Chapter 3 - The Raindrops of Espresso

564 20 19
                                    

Chapter 3 - The Raindrops of Espresso

Author POV

Hujan rintik-rintik turun dari langit mendung kelabu, membasahi kota Giordine. Aliran udara dingin yang menerpa pepohonan membuat suara berisik yang menggantikan suara kicauan burung yang tak terdengar di hari hujan.

Anna dengan hati-hati menjejakkan kakinya di Aspal yang basah, tidak perlu dikatakan bahwa ia tentu menghindari genangan-genangan air agar tak membasahi sepatunya. Setidaknya meminimkan kebasahannya.

Sesekali Anna memutar-mutarkan tangkai payungnya sehingga payungnya berputar-putar, mencipratkan air yang mengalir di payung itu. Ia tampak menikmati pagi itu.

Jam masih menujukkan pukul 7 pagi, jadi ia masih bisa bersantai di jalan, menikmati aroma hujan selama perjalanannya menuju sekolah.

Langkah kakinya terhenti saat melihat sebuah kotak kardus di pinggir jalan, seekor anak anjing terbaring di atas kain di dalam kardus itu. Yang Anna perhatikan adalah, sebuah payung yang tergeletak disana, melindungi anjing dan kardus itu dari hujan.

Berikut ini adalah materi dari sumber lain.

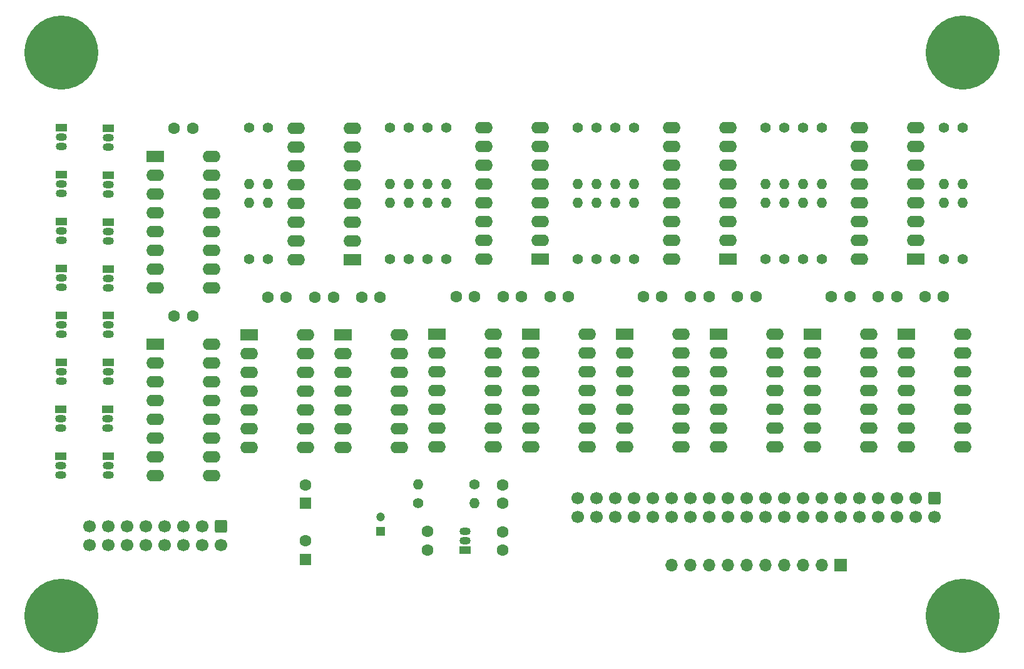
<source format=gbr>
%TF.GenerationSoftware,KiCad,Pcbnew,(6.0.6)*%
%TF.CreationDate,2022-07-31T05:49:08-04:00*%
%TF.ProjectId,calculator_interface,63616c63-756c-4617-946f-725f696e7465,rev?*%
%TF.SameCoordinates,Original*%
%TF.FileFunction,Soldermask,Top*%
%TF.FilePolarity,Negative*%
%FSLAX46Y46*%
G04 Gerber Fmt 4.6, Leading zero omitted, Abs format (unit mm)*
G04 Created by KiCad (PCBNEW (6.0.6)) date 2022-07-31 05:49:08*
%MOMM*%
%LPD*%
G01*
G04 APERTURE LIST*
G04 Aperture macros list*
%AMRoundRect*
0 Rectangle with rounded corners*
0 $1 Rounding radius*
0 $2 $3 $4 $5 $6 $7 $8 $9 X,Y pos of 4 corners*
0 Add a 4 corners polygon primitive as box body*
4,1,4,$2,$3,$4,$5,$6,$7,$8,$9,$2,$3,0*
0 Add four circle primitives for the rounded corners*
1,1,$1+$1,$2,$3*
1,1,$1+$1,$4,$5*
1,1,$1+$1,$6,$7*
1,1,$1+$1,$8,$9*
0 Add four rect primitives between the rounded corners*
20,1,$1+$1,$2,$3,$4,$5,0*
20,1,$1+$1,$4,$5,$6,$7,0*
20,1,$1+$1,$6,$7,$8,$9,0*
20,1,$1+$1,$8,$9,$2,$3,0*%
G04 Aperture macros list end*
%ADD10C,1.400000*%
%ADD11O,1.400000X1.400000*%
%ADD12R,1.600000X1.600000*%
%ADD13C,1.600000*%
%ADD14C,0.900000*%
%ADD15C,10.000000*%
%ADD16R,1.500000X1.050000*%
%ADD17O,1.500000X1.050000*%
%ADD18R,2.400000X1.600000*%
%ADD19O,2.400000X1.600000*%
%ADD20R,1.200000X1.200000*%
%ADD21C,1.200000*%
%ADD22R,1.700000X1.700000*%
%ADD23O,1.700000X1.700000*%
%ADD24RoundRect,0.250000X-0.600000X0.600000X-0.600000X-0.600000X0.600000X-0.600000X0.600000X0.600000X0*%
%ADD25C,1.700000*%
G04 APERTURE END LIST*
D10*
%TO.C,R13*%
X105410000Y-60960000D03*
D11*
X105410000Y-53340000D03*
%TD*%
D12*
%TO.C,C5*%
X66040000Y-93980000D03*
D13*
X66040000Y-91480000D03*
%TD*%
%TO.C,C2*%
X92710000Y-100330000D03*
X92710000Y-97830000D03*
%TD*%
D14*
%TO.C,J4*%
X157591650Y-30368350D03*
X152288350Y-30368350D03*
X151190000Y-33020000D03*
X152288350Y-35671650D03*
X157591650Y-35671650D03*
D15*
X154940000Y-33020000D03*
D14*
X154940000Y-29270000D03*
X154940000Y-36770000D03*
X158690000Y-33020000D03*
%TD*%
D10*
%TO.C,R11*%
X85090000Y-60960000D03*
D11*
X85090000Y-53340000D03*
%TD*%
D16*
%TO.C,Q8*%
X39370000Y-62245000D03*
D17*
X39370000Y-63515000D03*
X39370000Y-64785000D03*
%TD*%
D13*
%TO.C,C20*%
X50800000Y-68595000D03*
X48300000Y-68595000D03*
%TD*%
D18*
%TO.C,U9*%
X109205000Y-71115000D03*
D19*
X109205000Y-73655000D03*
X109205000Y-76195000D03*
X109205000Y-78735000D03*
X109205000Y-81275000D03*
X109205000Y-83815000D03*
X109205000Y-86355000D03*
X116825000Y-86355000D03*
X116825000Y-83815000D03*
X116825000Y-81275000D03*
X116825000Y-78735000D03*
X116825000Y-76195000D03*
X116825000Y-73655000D03*
X116825000Y-71115000D03*
%TD*%
D10*
%TO.C,R33*%
X81280000Y-93980000D03*
D11*
X88900000Y-93980000D03*
%TD*%
D10*
%TO.C,R9*%
X82550000Y-43180000D03*
D11*
X82550000Y-50800000D03*
%TD*%
D20*
%TO.C,C4*%
X76200000Y-97790000D03*
D21*
X76200000Y-95790000D03*
%TD*%
D13*
%TO.C,C3*%
X82550000Y-97790000D03*
X82550000Y-100290000D03*
%TD*%
D10*
%TO.C,R27*%
X135890000Y-60960000D03*
D11*
X135890000Y-53340000D03*
%TD*%
D10*
%TO.C,R23*%
X128270000Y-43180000D03*
D11*
X128270000Y-50800000D03*
%TD*%
D18*
%TO.C,U8*%
X123190000Y-60960000D03*
D19*
X123190000Y-58420000D03*
X123190000Y-55880000D03*
X123190000Y-53340000D03*
X123190000Y-50800000D03*
X123190000Y-48260000D03*
X123190000Y-45720000D03*
X123190000Y-43180000D03*
X115570000Y-43180000D03*
X115570000Y-45720000D03*
X115570000Y-48260000D03*
X115570000Y-50800000D03*
X115570000Y-53340000D03*
X115570000Y-55880000D03*
X115570000Y-58420000D03*
X115570000Y-60960000D03*
%TD*%
D14*
%TO.C,J6*%
X154940000Y-112970000D03*
D15*
X154940000Y-109220000D03*
D14*
X152288350Y-106568350D03*
X157591650Y-106568350D03*
X152288350Y-111871650D03*
X151190000Y-109220000D03*
X157591650Y-111871650D03*
X154940000Y-105470000D03*
X158690000Y-109220000D03*
%TD*%
D13*
%TO.C,C16*%
X137185000Y-66035000D03*
X139685000Y-66035000D03*
%TD*%
D10*
%TO.C,R34*%
X88860000Y-91440000D03*
D11*
X81240000Y-91440000D03*
%TD*%
D16*
%TO.C,Q4*%
X39370000Y-49545000D03*
D17*
X39370000Y-50815000D03*
X39370000Y-52085000D03*
%TD*%
D18*
%TO.C,U13*%
X147305000Y-71110000D03*
D19*
X147305000Y-73650000D03*
X147305000Y-76190000D03*
X147305000Y-78730000D03*
X147305000Y-81270000D03*
X147305000Y-83810000D03*
X147305000Y-86350000D03*
X154925000Y-86350000D03*
X154925000Y-83810000D03*
X154925000Y-81270000D03*
X154925000Y-78730000D03*
X154925000Y-76190000D03*
X154925000Y-73650000D03*
X154925000Y-71110000D03*
%TD*%
D10*
%TO.C,R32*%
X154940000Y-43180000D03*
D11*
X154940000Y-50800000D03*
%TD*%
D10*
%TO.C,R8*%
X80010000Y-43180000D03*
D11*
X80010000Y-50800000D03*
%TD*%
D13*
%TO.C,C7*%
X95280000Y-66025000D03*
X92780000Y-66025000D03*
%TD*%
D16*
%TO.C,Q2*%
X39370000Y-43195000D03*
D17*
X39370000Y-44465000D03*
X39370000Y-45735000D03*
%TD*%
D18*
%TO.C,U7*%
X96535000Y-71100000D03*
D19*
X96535000Y-73640000D03*
X96535000Y-76180000D03*
X96535000Y-78720000D03*
X96535000Y-81260000D03*
X96535000Y-83800000D03*
X96535000Y-86340000D03*
X104155000Y-86340000D03*
X104155000Y-83800000D03*
X104155000Y-81260000D03*
X104155000Y-78720000D03*
X104155000Y-76180000D03*
X104155000Y-73640000D03*
X104155000Y-71100000D03*
%TD*%
D10*
%TO.C,R15*%
X102870000Y-43180000D03*
D11*
X102870000Y-50800000D03*
%TD*%
D10*
%TO.C,R16*%
X105410000Y-43180000D03*
D11*
X105410000Y-50800000D03*
%TD*%
D10*
%TO.C,R18*%
X110490000Y-43180000D03*
D11*
X110490000Y-50800000D03*
%TD*%
D16*
%TO.C,Q16*%
X39340000Y-87630000D03*
D17*
X39340000Y-88900000D03*
X39340000Y-90170000D03*
%TD*%
D16*
%TO.C,Q5*%
X33020000Y-55880000D03*
D17*
X33020000Y-57150000D03*
X33020000Y-58420000D03*
%TD*%
D10*
%TO.C,R30*%
X152400000Y-60960000D03*
D11*
X152400000Y-53340000D03*
%TD*%
D13*
%TO.C,C14*%
X111745000Y-66040000D03*
X114245000Y-66040000D03*
%TD*%
D14*
%TO.C,J3*%
X36770000Y-33020000D03*
X30368350Y-30368350D03*
X35671650Y-30368350D03*
D15*
X33020000Y-33020000D03*
D14*
X29270000Y-33020000D03*
X33020000Y-29270000D03*
X30368350Y-35671650D03*
X35671650Y-35671650D03*
X33020000Y-36770000D03*
%TD*%
D10*
%TO.C,R26*%
X135890000Y-43180000D03*
D11*
X135890000Y-50800000D03*
%TD*%
D18*
%TO.C,U2*%
X72375000Y-60975000D03*
D19*
X72375000Y-58435000D03*
X72375000Y-55895000D03*
X72375000Y-53355000D03*
X72375000Y-50815000D03*
X72375000Y-48275000D03*
X72375000Y-45735000D03*
X72375000Y-43195000D03*
X64755000Y-43195000D03*
X64755000Y-45735000D03*
X64755000Y-48275000D03*
X64755000Y-50815000D03*
X64755000Y-53355000D03*
X64755000Y-55895000D03*
X64755000Y-58435000D03*
X64755000Y-60975000D03*
%TD*%
D10*
%TO.C,R25*%
X133350000Y-43180000D03*
D11*
X133350000Y-50800000D03*
%TD*%
D10*
%TO.C,R19*%
X110490000Y-60960000D03*
D11*
X110490000Y-53340000D03*
%TD*%
D10*
%TO.C,R20*%
X107950000Y-60960000D03*
D11*
X107950000Y-53340000D03*
%TD*%
D16*
%TO.C,Q1*%
X33020000Y-43180000D03*
D17*
X33020000Y-44450000D03*
X33020000Y-45720000D03*
%TD*%
D16*
%TO.C,Q11*%
X32990000Y-74930000D03*
D17*
X32990000Y-76200000D03*
X32990000Y-77470000D03*
%TD*%
D10*
%TO.C,R2*%
X60960000Y-43180000D03*
D11*
X60960000Y-50800000D03*
%TD*%
D10*
%TO.C,R6*%
X77470000Y-60960000D03*
D11*
X77470000Y-53340000D03*
%TD*%
D16*
%TO.C,Q14*%
X39325000Y-81280000D03*
D17*
X39325000Y-82550000D03*
X39325000Y-83820000D03*
%TD*%
D10*
%TO.C,R21*%
X130810000Y-60960000D03*
D11*
X130810000Y-53340000D03*
%TD*%
D13*
%TO.C,C11*%
X73645000Y-66055000D03*
X76145000Y-66055000D03*
%TD*%
D22*
%TO.C,J7*%
X138425000Y-102320000D03*
D23*
X135885000Y-102320000D03*
X133345000Y-102320000D03*
X130805000Y-102320000D03*
X128265000Y-102320000D03*
X125725000Y-102320000D03*
X123185000Y-102320000D03*
X120645000Y-102320000D03*
X118105000Y-102320000D03*
X115565000Y-102320000D03*
%TD*%
D16*
%TO.C,Q9*%
X32990000Y-68580000D03*
D17*
X32990000Y-69850000D03*
X32990000Y-71120000D03*
%TD*%
D18*
%TO.C,U4*%
X71090000Y-71130000D03*
D19*
X71090000Y-73670000D03*
X71090000Y-76210000D03*
X71090000Y-78750000D03*
X71090000Y-81290000D03*
X71090000Y-83830000D03*
X71090000Y-86370000D03*
X78710000Y-86370000D03*
X78710000Y-83830000D03*
X78710000Y-81290000D03*
X78710000Y-78750000D03*
X78710000Y-76210000D03*
X78710000Y-73670000D03*
X78710000Y-71130000D03*
%TD*%
D13*
%TO.C,C13*%
X99130000Y-66025000D03*
X101630000Y-66025000D03*
%TD*%
D16*
%TO.C,Q10*%
X39340000Y-68580000D03*
D17*
X39340000Y-69850000D03*
X39340000Y-71120000D03*
%TD*%
D10*
%TO.C,R22*%
X128270000Y-60960000D03*
D11*
X128270000Y-53340000D03*
%TD*%
D16*
%TO.C,U1*%
X87630000Y-100330000D03*
D17*
X87630000Y-99060000D03*
X87630000Y-97790000D03*
%TD*%
D10*
%TO.C,R29*%
X154940000Y-60960000D03*
D11*
X154940000Y-53340000D03*
%TD*%
D16*
%TO.C,Q7*%
X33020000Y-62230000D03*
D17*
X33020000Y-63500000D03*
X33020000Y-64770000D03*
%TD*%
D18*
%TO.C,U3*%
X58390000Y-71130000D03*
D19*
X58390000Y-73670000D03*
X58390000Y-76210000D03*
X58390000Y-78750000D03*
X58390000Y-81290000D03*
X58390000Y-83830000D03*
X58390000Y-86370000D03*
X66010000Y-86370000D03*
X66010000Y-83830000D03*
X66010000Y-81290000D03*
X66010000Y-78750000D03*
X66010000Y-76210000D03*
X66010000Y-73670000D03*
X66010000Y-71130000D03*
%TD*%
D13*
%TO.C,C19*%
X48260000Y-43195000D03*
X50760000Y-43195000D03*
%TD*%
D18*
%TO.C,U15*%
X45705000Y-72450000D03*
D19*
X45705000Y-74990000D03*
X45705000Y-77530000D03*
X45705000Y-80070000D03*
X45705000Y-82610000D03*
X45705000Y-85150000D03*
X45705000Y-87690000D03*
X45705000Y-90230000D03*
X53325000Y-90230000D03*
X53325000Y-87690000D03*
X53325000Y-85150000D03*
X53325000Y-82610000D03*
X53325000Y-80070000D03*
X53325000Y-77530000D03*
X53325000Y-74990000D03*
X53325000Y-72450000D03*
%TD*%
D10*
%TO.C,R12*%
X82550000Y-60960000D03*
D11*
X82550000Y-53340000D03*
%TD*%
D13*
%TO.C,C18*%
X149845000Y-66035000D03*
X152345000Y-66035000D03*
%TD*%
D10*
%TO.C,R3*%
X60960000Y-60960000D03*
D11*
X60960000Y-53340000D03*
%TD*%
D13*
%TO.C,C10*%
X60945000Y-66055000D03*
X63445000Y-66055000D03*
%TD*%
D12*
%TO.C,C1*%
X66040000Y-101560000D03*
D13*
X66040000Y-99060000D03*
%TD*%
D18*
%TO.C,U10*%
X121920000Y-71120000D03*
D19*
X121920000Y-73660000D03*
X121920000Y-76200000D03*
X121920000Y-78740000D03*
X121920000Y-81280000D03*
X121920000Y-83820000D03*
X121920000Y-86360000D03*
X129540000Y-86360000D03*
X129540000Y-83820000D03*
X129540000Y-81280000D03*
X129540000Y-78740000D03*
X129540000Y-76200000D03*
X129540000Y-73660000D03*
X129540000Y-71120000D03*
%TD*%
D16*
%TO.C,Q6*%
X39370000Y-55895000D03*
D17*
X39370000Y-57165000D03*
X39370000Y-58435000D03*
%TD*%
D18*
%TO.C,U14*%
X45690000Y-47020000D03*
D19*
X45690000Y-49560000D03*
X45690000Y-52100000D03*
X45690000Y-54640000D03*
X45690000Y-57180000D03*
X45690000Y-59720000D03*
X45690000Y-62260000D03*
X45690000Y-64800000D03*
X53310000Y-64800000D03*
X53310000Y-62260000D03*
X53310000Y-59720000D03*
X53310000Y-57180000D03*
X53310000Y-54640000D03*
X53310000Y-52100000D03*
X53310000Y-49560000D03*
X53310000Y-47020000D03*
%TD*%
D16*
%TO.C,Q13*%
X32975000Y-81280000D03*
D17*
X32975000Y-82550000D03*
X32975000Y-83820000D03*
%TD*%
D18*
%TO.C,U12*%
X134605000Y-71115000D03*
D19*
X134605000Y-73655000D03*
X134605000Y-76195000D03*
X134605000Y-78735000D03*
X134605000Y-81275000D03*
X134605000Y-83815000D03*
X134605000Y-86355000D03*
X142225000Y-86355000D03*
X142225000Y-83815000D03*
X142225000Y-81275000D03*
X142225000Y-78735000D03*
X142225000Y-76195000D03*
X142225000Y-73655000D03*
X142225000Y-71115000D03*
%TD*%
D16*
%TO.C,Q12*%
X39340000Y-74930000D03*
D17*
X39340000Y-76200000D03*
X39340000Y-77470000D03*
%TD*%
D10*
%TO.C,R5*%
X80010000Y-60960000D03*
D11*
X80010000Y-53340000D03*
%TD*%
D10*
%TO.C,R4*%
X58420000Y-60960000D03*
D11*
X58420000Y-53340000D03*
%TD*%
D16*
%TO.C,Q15*%
X32975000Y-87630000D03*
D17*
X32975000Y-88900000D03*
X32975000Y-90170000D03*
%TD*%
D10*
%TO.C,R14*%
X102870000Y-60960000D03*
D11*
X102870000Y-53340000D03*
%TD*%
D18*
%TO.C,U5*%
X97820000Y-60945000D03*
D19*
X97820000Y-58405000D03*
X97820000Y-55865000D03*
X97820000Y-53325000D03*
X97820000Y-50785000D03*
X97820000Y-48245000D03*
X97820000Y-45705000D03*
X97820000Y-43165000D03*
X90200000Y-43165000D03*
X90200000Y-45705000D03*
X90200000Y-48245000D03*
X90200000Y-50785000D03*
X90200000Y-53325000D03*
X90200000Y-55865000D03*
X90200000Y-58405000D03*
X90200000Y-60945000D03*
%TD*%
D10*
%TO.C,R24*%
X130810000Y-43180000D03*
D11*
X130810000Y-50800000D03*
%TD*%
D24*
%TO.C,J1*%
X54610000Y-97037500D03*
D25*
X54610000Y-99577500D03*
X52070000Y-97037500D03*
X52070000Y-99577500D03*
X49530000Y-97037500D03*
X49530000Y-99577500D03*
X46990000Y-97037500D03*
X46990000Y-99577500D03*
X44450000Y-97037500D03*
X44450000Y-99577500D03*
X41910000Y-97037500D03*
X41910000Y-99577500D03*
X39370000Y-97037500D03*
X39370000Y-99577500D03*
X36830000Y-97037500D03*
X36830000Y-99577500D03*
%TD*%
D14*
%TO.C,J5*%
X33020000Y-112970000D03*
D15*
X33020000Y-109220000D03*
D14*
X30368350Y-106568350D03*
X33020000Y-105470000D03*
X36770000Y-109220000D03*
X29270000Y-109220000D03*
X30368350Y-111871650D03*
X35671650Y-111871650D03*
X35671650Y-106568350D03*
%TD*%
D18*
%TO.C,U11*%
X148590000Y-60925000D03*
D19*
X148590000Y-58385000D03*
X148590000Y-55845000D03*
X148590000Y-53305000D03*
X148590000Y-50765000D03*
X148590000Y-48225000D03*
X148590000Y-45685000D03*
X148590000Y-43145000D03*
X140970000Y-43145000D03*
X140970000Y-45685000D03*
X140970000Y-48225000D03*
X140970000Y-50765000D03*
X140970000Y-53305000D03*
X140970000Y-55845000D03*
X140970000Y-58385000D03*
X140970000Y-60925000D03*
%TD*%
D10*
%TO.C,R31*%
X152400000Y-43180000D03*
D11*
X152400000Y-50800000D03*
%TD*%
D16*
%TO.C,Q3*%
X33020000Y-49530000D03*
D17*
X33020000Y-50800000D03*
X33020000Y-52070000D03*
%TD*%
D13*
%TO.C,C17*%
X92670000Y-91480000D03*
X92670000Y-93980000D03*
%TD*%
D10*
%TO.C,R28*%
X133350000Y-60960000D03*
D11*
X133350000Y-53340000D03*
%TD*%
D13*
%TO.C,C15*%
X124500000Y-66040000D03*
X127000000Y-66040000D03*
%TD*%
D10*
%TO.C,R10*%
X85090000Y-43180000D03*
D11*
X85090000Y-50800000D03*
%TD*%
D10*
%TO.C,R7*%
X77470000Y-43180000D03*
D11*
X77470000Y-50800000D03*
%TD*%
D10*
%TO.C,R1*%
X58420000Y-43180000D03*
D11*
X58420000Y-50800000D03*
%TD*%
D13*
%TO.C,C8*%
X120650000Y-66040000D03*
X118150000Y-66040000D03*
%TD*%
D24*
%TO.C,J2*%
X151130000Y-93242500D03*
D25*
X151130000Y-95782500D03*
X148590000Y-93242500D03*
X148590000Y-95782500D03*
X146050000Y-93242500D03*
X146050000Y-95782500D03*
X143510000Y-93242500D03*
X143510000Y-95782500D03*
X140970000Y-93242500D03*
X140970000Y-95782500D03*
X138430000Y-93242500D03*
X138430000Y-95782500D03*
X135890000Y-93242500D03*
X135890000Y-95782500D03*
X133350000Y-93242500D03*
X133350000Y-95782500D03*
X130810000Y-93242500D03*
X130810000Y-95782500D03*
X128270000Y-93242500D03*
X128270000Y-95782500D03*
X125730000Y-93242500D03*
X125730000Y-95782500D03*
X123190000Y-93242500D03*
X123190000Y-95782500D03*
X120650000Y-93242500D03*
X120650000Y-95782500D03*
X118110000Y-93242500D03*
X118110000Y-95782500D03*
X115570000Y-93242500D03*
X115570000Y-95782500D03*
X113030000Y-93242500D03*
X113030000Y-95782500D03*
X110490000Y-93242500D03*
X110490000Y-95782500D03*
X107950000Y-93242500D03*
X107950000Y-95782500D03*
X105410000Y-93242500D03*
X105410000Y-95782500D03*
X102870000Y-93242500D03*
X102870000Y-95782500D03*
%TD*%
D13*
%TO.C,C12*%
X86430000Y-66025000D03*
X88930000Y-66025000D03*
%TD*%
%TO.C,C9*%
X146050000Y-66005000D03*
X143550000Y-66005000D03*
%TD*%
D18*
%TO.C,U6*%
X83835000Y-71100000D03*
D19*
X83835000Y-73640000D03*
X83835000Y-76180000D03*
X83835000Y-78720000D03*
X83835000Y-81260000D03*
X83835000Y-83800000D03*
X83835000Y-86340000D03*
X91455000Y-86340000D03*
X91455000Y-83800000D03*
X91455000Y-81260000D03*
X91455000Y-78720000D03*
X91455000Y-76180000D03*
X91455000Y-73640000D03*
X91455000Y-71100000D03*
%TD*%
D13*
%TO.C,C6*%
X69835000Y-66055000D03*
X67335000Y-66055000D03*
%TD*%
D10*
%TO.C,R17*%
X107950000Y-43180000D03*
D11*
X107950000Y-50800000D03*
%TD*%
M02*

</source>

Anna berjongkok di depan kardus itu, sempat bermain-main dengan anak anjing yang lucu itu. Bulu putih yang sedikit kusam karena debu, dan juga tubuhnya yang sedikit bergetar, mungkin karena dingin.

Belakangan itu, udara memang dingin, dan hujan tak kurun berhenti. Anna meronggoh ranselnya dan mengeluarkan sebuah handuk berwarna krem dan membiarkan handuk itu menyelimuti tubuh Anjing itu agar tetap hangat. Handuk yang seharusnya akan ia gunakan untuk pelajaran olahraga pagi itu.

Setelah melirik jam tangannya, ia memutuskan untuk langsung ke sekolah sebelum ia terlambat. Disaat ia sampai di sekolah, jam menunjukkan pukul 7 lewat 15 menit. Masih ada 15 menit lagi sebelum bel berbunyi, jadi ia singgah ke ruang kesehatan untuk meminta handuk.

Anna membuka pintu ruang kesehatan dan membeku di tempat saat melihat seseorang di dalam sana. Bukan hanya karena ada seseorang, tapi, ia melihat seorang laki-laki yang sedang melepas kaosnya disana. Anna hanya terbengong di tempat selama durasi 5 detik, dan laki-laki itu pun tak bergerak. Hanya menatap dengan bingung.

" Ma-Maafkan aku !! " Ujar Anna terbata-bata lalu membanting pintu di belakangnya.

Ia bersandar di pintu itu, tangannya bergetar, dan wajahnya memanas. Jantungnya berdebar kencang, dan nafasnya memburu. Ia baru sadar bahwa sejak tadi ia menahan nafasnya, tidak bernafas sedikit pun.

Ia lupa bernafas.

Anna merasa bodoh karena ia tidak repot-repot mengetuk pintu, berpikir bahwa jikalau ada orang di dalam ruangan itu pun pasti hanya Kent, pamannya itu. Tetapi, ia salah. Ia lupa bahwa itu adalah ruang kesehatan yang bisa dimasuki siapapun dan dalam waktu apapun.

Pintu di belakangnya terbuka dengan perlahan, membuat Anna terlonjak kaget. Zen Droic, hanya menatap Anna datar dan berjalan kembali masuk, membiarkan pintu tetap terbuka. Kini Zen telah lengkap dengan seragamnya.

Rambut Zen yang basah menarik perhatian Anna. 'Apa ia kehujanan?', batinnya.

Zen hanya sibuk memasukkan kaosnya yang basah tadi ke dalam kantong plastik dan mengikatnya, tak mengindahkan Anna yang kini telah meronggoh handuk kering di dalam lemari.

Anna melipat sebuah handuk dan memasukkannya ke dalam ranselnya, untuk pelajaran olahraga nanti. Lalu ia mengambil sebuah handuk lagi dan menggantungkannya ke leher Zen sehingga membuat laki-laki yang lebih tinggi darinya itu menoleh.

" Rambut ... Keringkan. " Ujar Anna singkat. " Nanti masuk angin. "

Zen membuang muka, dengan tangan kirinya menggosokkan handuk itu dengan lembut ke rambutnya yang basah.